Return the whole post on Gremlin DSLs in .NET with DSE Graph word for word, with nothing changed.

• Selected passage
=== Begin Enclosure ===
TechnologyMarch 6, 2018

Gremlin DSLs In .NET With DSE Graph

Gremlin DSLs In .NET With DSE Graph

Gremlin-based Domain Specific Languages (DSLs) provide a powerful way to develop graph applications and to perform graph analysis. This post continues the "Gremlin DSL" series by discussing a pattern for forming Gremlin results and demonstrating that pattern's implementation with Gremlin .NET.

The techniques and patterns for developing Domain Specific Languages (DSLs) with Gremlin and the related benefits to be had from such an effort, have been previously explored in two separate blog posts covering two different Gremlin Language Variants (GLVs). The first blog post titled, "Gremlin DSLs in Java with DSE Graph" presented the foundations for building Gremlin-based DSLs, while the second blog post, titled "Gremlin DSLs in Python with DSE Graph", discussed the anatomy of DSLs and various guidelines helpful to their development. This series on Gremlin DSLs continues with this topic by presenting a pattern that developers should find generally useful. The mechanics of this pattern will be demonstrated using the C# GLV for .NET.

As a quick reminder, Gremlin is the graph traversal language of Apache TinkerPop™ and since DataStax Enterprise Graph (DSE Graph) is TinkerPop-enabled, Gremlin is the query language of DSE Graph. In one of the aforementioned and related blog posts, Gremlin is described as "a DSL for querying a graph [which] developers can choose to extend . . . with new custom steps to better fit the language of their domain, thus producing their own higher level DSLs that abstract away the language of the vertices and edges." In addition, Gremlin DSLs help to create easily maintainable and highly readable graph query code. As with previous posts in this series, this blog post will use the KillrVideo dataset from the DataStax Academy 330 course as an example.

If unfamiliar with the previously mentioned blog posts in this series, it is recommended that those posts be read prior to this one as the concepts and examples build upon one another. Also note that while the examples presented here are in C#, the concepts are not restricted to C# and are generally applicable across all programming languages that Gremlin is available in. The source code repository for this DSL blog post series also contains the Java and Python versions of the C# code presented here.
=== End Enclosure ===
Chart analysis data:
=== Begin Enclosure ===
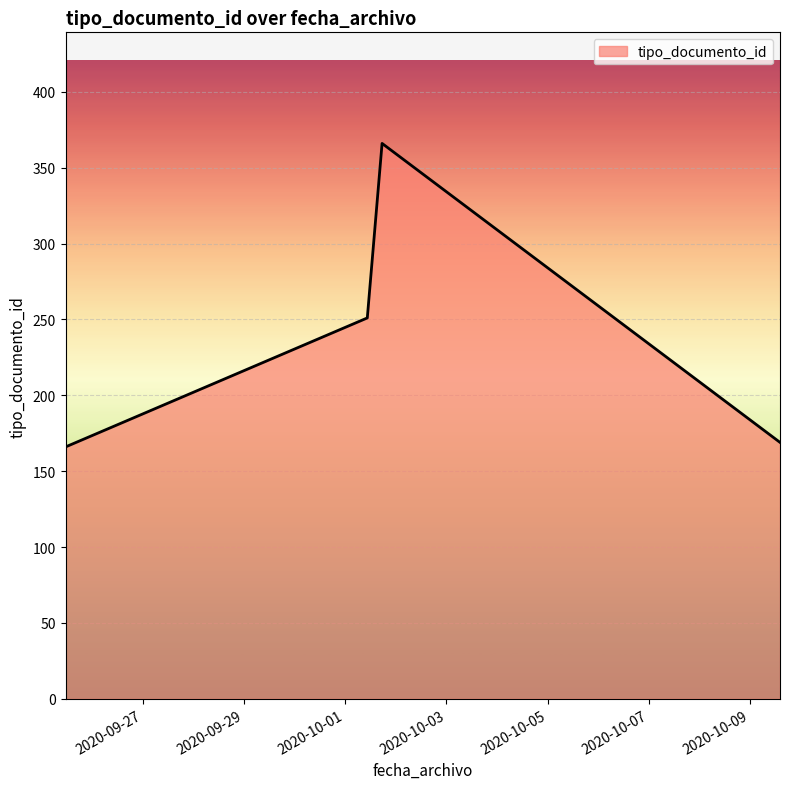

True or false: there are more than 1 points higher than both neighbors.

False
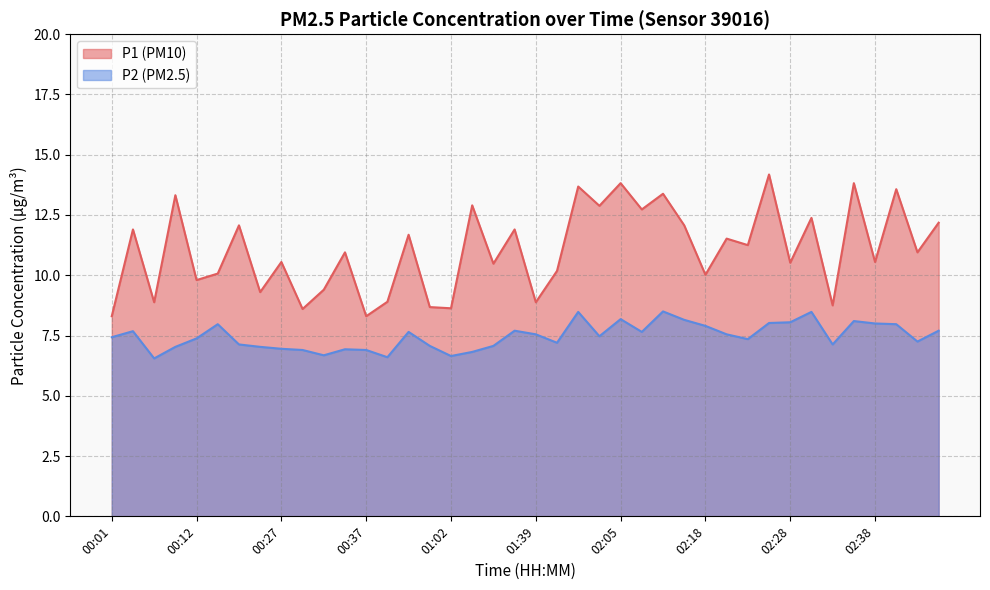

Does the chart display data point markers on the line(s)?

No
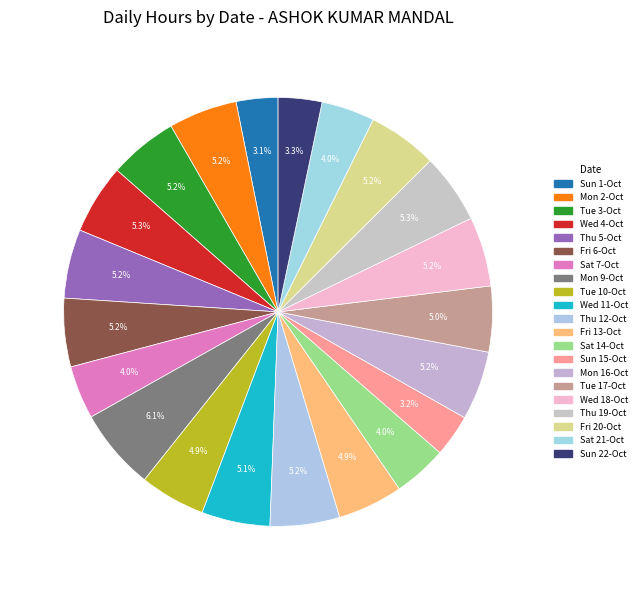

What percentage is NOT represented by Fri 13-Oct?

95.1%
=== End Enclosure ===
• Solution below
TechnologyMarch 6, 2018

Gremlin DSLs In .NET With DSE Graph

Gremlin DSLs In .NET With DSE Graph

Gremlin-based Domain Specific Languages (DSLs) provide a powerful way to develop graph applications and to perform graph analysis. This post continues the "Gremlin DSL" series by discussing a pattern for forming Gremlin results and demonstrating that pattern's implementation with Gremlin .NET.

The techniques and patterns for developing Domain Specific Languages (DSLs) with Gremlin and the related benefits to be had from such an effort, have been previously explored in two separate blog posts covering two different Gremlin Language Variants (GLVs). The first blog post titled, "Gremlin DSLs in Java with DSE Graph" presented the foundations for building Gremlin-based DSLs, while the second blog post, titled "Gremlin DSLs in Python with DSE Graph", discussed the anatomy of DSLs and various guidelines helpful to their development. This series on Gremlin DSLs continues with this topic by presenting a pattern that developers should find generally useful. The mechanics of this pattern will be demonstrated using the C# GLV for .NET.

As a quick reminder, Gremlin is the graph traversal language of Apache TinkerPop™ and since DataStax Enterprise Graph (DSE Graph) is TinkerPop-enabled, Gremlin is the query language of DSE Graph. In one of the aforementioned and related blog posts, Gremlin is described as "a DSL for querying a graph [which] developers can choose to extend . . . with new custom steps to better fit the language of their domain, thus producing their own higher level DSLs that abstract away the language of the vertices and edges." In addition, Gremlin DSLs help to create easily maintainable and highly readable graph query code. As with previous posts in this series, this blog post will use the KillrVideo dataset from the DataStax Academy 330 course as an example.

If unfamiliar with the previously mentioned blog posts in this series, it is recommended that those posts be read prior to this one as the concepts and examples build upon one another. Also note that while the examples presented here are in C#, the concepts are not restricted to C# and are generally applicable across all programming languages that Gremlin is available in. The source code repository for this DSL blog post series also contains the Java and Python versions of the C# code presented here.